**Directions**
A single figure is required: the number of lines below that contain "ring".
______________________________
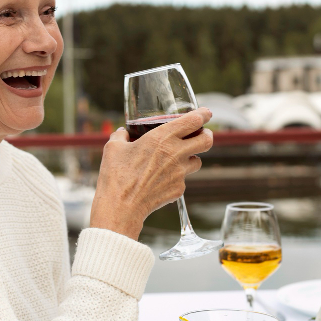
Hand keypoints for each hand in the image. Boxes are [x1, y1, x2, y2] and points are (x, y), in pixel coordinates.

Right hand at [90, 108, 213, 239]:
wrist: (121, 207)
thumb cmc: (116, 176)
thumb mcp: (113, 148)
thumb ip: (121, 136)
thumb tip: (122, 133)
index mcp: (162, 138)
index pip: (193, 121)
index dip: (203, 114)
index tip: (206, 113)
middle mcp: (176, 154)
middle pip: (207, 140)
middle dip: (207, 135)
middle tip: (202, 134)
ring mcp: (180, 173)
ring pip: (198, 161)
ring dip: (191, 157)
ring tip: (178, 158)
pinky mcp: (179, 189)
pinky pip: (183, 180)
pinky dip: (176, 177)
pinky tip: (162, 179)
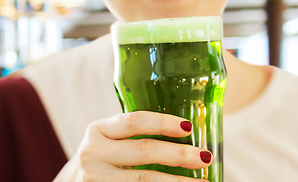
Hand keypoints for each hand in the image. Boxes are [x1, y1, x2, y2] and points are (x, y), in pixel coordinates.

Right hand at [55, 111, 210, 181]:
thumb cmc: (97, 161)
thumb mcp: (105, 142)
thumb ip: (129, 136)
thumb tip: (185, 135)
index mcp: (97, 131)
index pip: (133, 121)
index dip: (163, 123)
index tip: (189, 128)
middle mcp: (93, 154)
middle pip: (144, 151)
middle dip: (179, 155)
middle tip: (205, 158)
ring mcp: (96, 179)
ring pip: (145, 180)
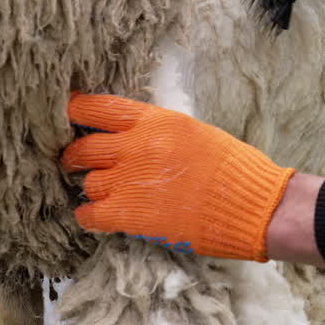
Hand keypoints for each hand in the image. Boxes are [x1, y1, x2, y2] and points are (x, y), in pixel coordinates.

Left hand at [62, 94, 296, 261]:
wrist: (253, 206)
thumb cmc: (235, 169)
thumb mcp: (195, 133)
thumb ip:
______________________________
**Your solution**
6